→ Given problem: Rename "common name" to "vernacular name" throughout the listing below, and reproduce every other line unchanged.
--------
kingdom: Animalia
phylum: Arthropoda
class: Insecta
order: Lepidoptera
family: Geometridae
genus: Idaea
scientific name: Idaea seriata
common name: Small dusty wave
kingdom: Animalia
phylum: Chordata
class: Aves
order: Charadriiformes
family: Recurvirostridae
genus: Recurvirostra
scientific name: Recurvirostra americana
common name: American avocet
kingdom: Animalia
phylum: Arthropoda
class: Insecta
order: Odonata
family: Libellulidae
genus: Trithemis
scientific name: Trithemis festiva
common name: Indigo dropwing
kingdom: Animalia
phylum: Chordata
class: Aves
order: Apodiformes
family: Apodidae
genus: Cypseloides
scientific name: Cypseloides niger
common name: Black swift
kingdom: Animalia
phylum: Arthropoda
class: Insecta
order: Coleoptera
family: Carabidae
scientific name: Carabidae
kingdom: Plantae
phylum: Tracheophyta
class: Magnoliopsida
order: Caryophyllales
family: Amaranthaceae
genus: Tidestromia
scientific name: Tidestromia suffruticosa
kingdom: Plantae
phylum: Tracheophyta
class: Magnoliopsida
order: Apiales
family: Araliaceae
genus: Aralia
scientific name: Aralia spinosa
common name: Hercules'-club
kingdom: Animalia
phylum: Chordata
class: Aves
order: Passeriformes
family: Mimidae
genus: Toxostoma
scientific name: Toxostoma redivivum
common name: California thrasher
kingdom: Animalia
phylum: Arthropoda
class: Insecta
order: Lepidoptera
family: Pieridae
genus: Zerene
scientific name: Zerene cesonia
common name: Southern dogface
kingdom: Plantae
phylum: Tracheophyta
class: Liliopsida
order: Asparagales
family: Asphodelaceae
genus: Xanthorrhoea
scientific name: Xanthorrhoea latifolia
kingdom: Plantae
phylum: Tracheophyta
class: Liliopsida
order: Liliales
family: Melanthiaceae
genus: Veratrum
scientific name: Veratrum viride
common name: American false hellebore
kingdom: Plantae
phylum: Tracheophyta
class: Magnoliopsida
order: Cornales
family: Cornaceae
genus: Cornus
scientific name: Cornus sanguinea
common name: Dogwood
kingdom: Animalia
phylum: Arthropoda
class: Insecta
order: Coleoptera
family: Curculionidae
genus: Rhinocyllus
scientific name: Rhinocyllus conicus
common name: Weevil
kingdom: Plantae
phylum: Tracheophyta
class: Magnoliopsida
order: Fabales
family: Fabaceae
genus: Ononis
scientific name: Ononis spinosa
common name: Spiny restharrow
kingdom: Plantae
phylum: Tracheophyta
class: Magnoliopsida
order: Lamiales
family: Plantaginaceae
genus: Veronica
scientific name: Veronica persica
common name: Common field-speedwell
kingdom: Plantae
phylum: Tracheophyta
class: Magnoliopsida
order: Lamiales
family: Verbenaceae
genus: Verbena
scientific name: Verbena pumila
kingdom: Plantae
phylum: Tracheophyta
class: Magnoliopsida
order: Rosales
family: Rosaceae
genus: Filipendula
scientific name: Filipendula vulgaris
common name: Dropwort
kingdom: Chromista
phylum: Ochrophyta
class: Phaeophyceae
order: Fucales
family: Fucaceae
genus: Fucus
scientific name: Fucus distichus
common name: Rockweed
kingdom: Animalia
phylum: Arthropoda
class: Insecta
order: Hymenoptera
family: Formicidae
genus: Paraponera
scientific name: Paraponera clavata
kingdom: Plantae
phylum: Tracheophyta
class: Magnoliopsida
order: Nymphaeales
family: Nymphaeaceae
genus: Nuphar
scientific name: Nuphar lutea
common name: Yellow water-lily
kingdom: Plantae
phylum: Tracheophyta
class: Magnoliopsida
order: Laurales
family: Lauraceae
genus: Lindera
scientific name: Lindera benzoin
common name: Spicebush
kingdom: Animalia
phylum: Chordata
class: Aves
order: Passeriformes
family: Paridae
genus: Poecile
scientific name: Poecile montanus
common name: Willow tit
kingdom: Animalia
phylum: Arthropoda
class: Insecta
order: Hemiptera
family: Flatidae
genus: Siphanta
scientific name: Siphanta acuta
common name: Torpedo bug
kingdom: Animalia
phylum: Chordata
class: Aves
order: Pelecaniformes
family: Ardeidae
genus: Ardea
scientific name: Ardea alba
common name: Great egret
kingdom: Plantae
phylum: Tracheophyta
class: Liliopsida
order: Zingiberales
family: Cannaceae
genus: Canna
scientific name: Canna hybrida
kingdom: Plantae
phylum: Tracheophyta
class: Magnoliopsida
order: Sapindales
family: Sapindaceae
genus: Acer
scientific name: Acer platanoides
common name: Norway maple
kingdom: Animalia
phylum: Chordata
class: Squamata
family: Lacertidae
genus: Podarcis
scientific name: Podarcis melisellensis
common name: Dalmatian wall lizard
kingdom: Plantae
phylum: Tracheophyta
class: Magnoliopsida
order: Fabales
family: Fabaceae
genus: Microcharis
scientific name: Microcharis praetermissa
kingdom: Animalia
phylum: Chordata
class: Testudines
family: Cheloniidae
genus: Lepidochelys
--------
→ Result for this exercise:
kingdom: Animalia
phylum: Arthropoda
class: Insecta
order: Lepidoptera
family: Geometridae
genus: Idaea
scientific name: Idaea seriata
vernacular name: Small dusty wave
kingdom: Animalia
phylum: Chordata
class: Aves
order: Charadriiformes
family: Recurvirostridae
genus: Recurvirostra
scientific name: Recurvirostra americana
vernacular name: American avocet
kingdom: Animalia
phylum: Arthropoda
class: Insecta
order: Odonata
family: Libellulidae
genus: Trithemis
scientific name: Trithemis festiva
vernacular name: Indigo dropwing
kingdom: Animalia
phylum: Chordata
class: Aves
order: Apodiformes
family: Apodidae
genus: Cypseloides
scientific name: Cypseloides niger
vernacular name: Black swift
kingdom: Animalia
phylum: Arthropoda
class: Insecta
order: Coleoptera
family: Carabidae
scientific name: Carabidae
kingdom: Plantae
phylum: Tracheophyta
class: Magnoliopsida
order: Caryophyllales
family: Amaranthaceae
genus: Tidestromia
scientific name: Tidestromia suffruticosa
kingdom: Plantae
phylum: Tracheophyta
class: Magnoliopsida
order: Apiales
family: Araliaceae
genus: Aralia
scientific name: Aralia spinosa
vernacular name: Hercules'-club
kingdom: Animalia
phylum: Chordata
class: Aves
order: Passeriformes
family: Mimidae
genus: Toxostoma
scientific name: Toxostoma redivivum
vernacular name: California thrasher
kingdom: Animalia
phylum: Arthropoda
class: Insecta
order: Lepidoptera
family: Pieridae
genus: Zerene
scientific name: Zerene cesonia
vernacular name: Southern dogface
kingdom: Plantae
phylum: Tracheophyta
class: Liliopsida
order: Asparagales
family: Asphodelaceae
genus: Xanthorrhoea
scientific name: Xanthorrhoea latifolia
kingdom: Plantae
phylum: Tracheophyta
class: Liliopsida
order: Liliales
family: Melanthiaceae
genus: Veratrum
scientific name: Veratrum viride
vernacular name: American false hellebore
kingdom: Plantae
phylum: Tracheophyta
class: Magnoliopsida
order: Cornales
family: Cornaceae
genus: Cornus
scientific name: Cornus sanguinea
vernacular name: Dogwood
kingdom: Animalia
phylum: Arthropoda
class: Insecta
order: Coleoptera
family: Curculionidae
genus: Rhinocyllus
scientific name: Rhinocyllus conicus
vernacular name: Weevil
kingdom: Plantae
phylum: Tracheophyta
class: Magnoliopsida
order: Fabales
family: Fabaceae
genus: Ononis
scientific name: Ononis spinosa
vernacular name: Spiny restharrow
kingdom: Plantae
phylum: Tracheophyta
class: Magnoliopsida
order: Lamiales
family: Plantaginaceae
genus: Veronica
scientific name: Veronica persica
vernacular name: Common field-speedwell
kingdom: Plantae
phylum: Tracheophyta
class: Magnoliopsida
order: Lamiales
family: Verbenaceae
genus: Verbena
scientific name: Verbena pumila
kingdom: Plantae
phylum: Tracheophyta
class: Magnoliopsida
order: Rosales
family: Rosaceae
genus: Filipendula
scientific name: Filipendula vulgaris
vernacular name: Dropwort
kingdom: Chromista
phylum: Ochrophyta
class: Phaeophyceae
order: Fucales
family: Fucaceae
genus: Fucus
scientific name: Fucus distichus
vernacular name: Rockweed
kingdom: Animalia
phylum: Arthropoda
class: Insecta
order: Hymenoptera
family: Formicidae
genus: Paraponera
scientific name: Paraponera clavata
kingdom: Plantae
phylum: Tracheophyta
class: Magnoliopsida
order: Nymphaeales
family: Nymphaeaceae
genus: Nuphar
scientific name: Nuphar lutea
vernacular name: Yellow water-lily
kingdom: Plantae
phylum: Tracheophyta
class: Magnoliopsida
order: Laurales
family: Lauraceae
genus: Lindera
scientific name: Lindera benzoin
vernacular name: Spicebush
kingdom: Animalia
phylum: Chordata
class: Aves
order: Passeriformes
family: Paridae
genus: Poecile
scientific name: Poecile montanus
vernacular name: Willow tit
kingdom: Animalia
phylum: Arthropoda
class: Insecta
order: Hemiptera
family: Flatidae
genus: Siphanta
scientific name: Siphanta acuta
vernacular name: Torpedo bug
kingdom: Animalia
phylum: Chordata
class: Aves
order: Pelecaniformes
family: Ardeidae
genus: Ardea
scientific name: Ardea alba
vernacular name: Great egret
kingdom: Plantae
phylum: Tracheophyta
class: Liliopsida
order: Zingiberales
family: Cannaceae
genus: Canna
scientific name: Canna hybrida
kingdom: Plantae
phylum: Tracheophyta
class: Magnoliopsida
order: Sapindales
family: Sapindaceae
genus: Acer
scientific name: Acer platanoides
vernacular name: Norway maple
kingdom: Animalia
phylum: Chordata
class: Squamata
family: Lacertidae
genus: Podarcis
scientific name: Podarcis melisellensis
vernacular name: Dalmatian wall lizard
kingdom: Plantae
phylum: Tracheophyta
class: Magnoliopsida
order: Fabales
family: Fabaceae
genus: Microcharis
scientific name: Microcharis praetermissa
kingdom: Animalia
phylum: Chordata
class: Testudines
family: Cheloniidae
genus: Lepidochelys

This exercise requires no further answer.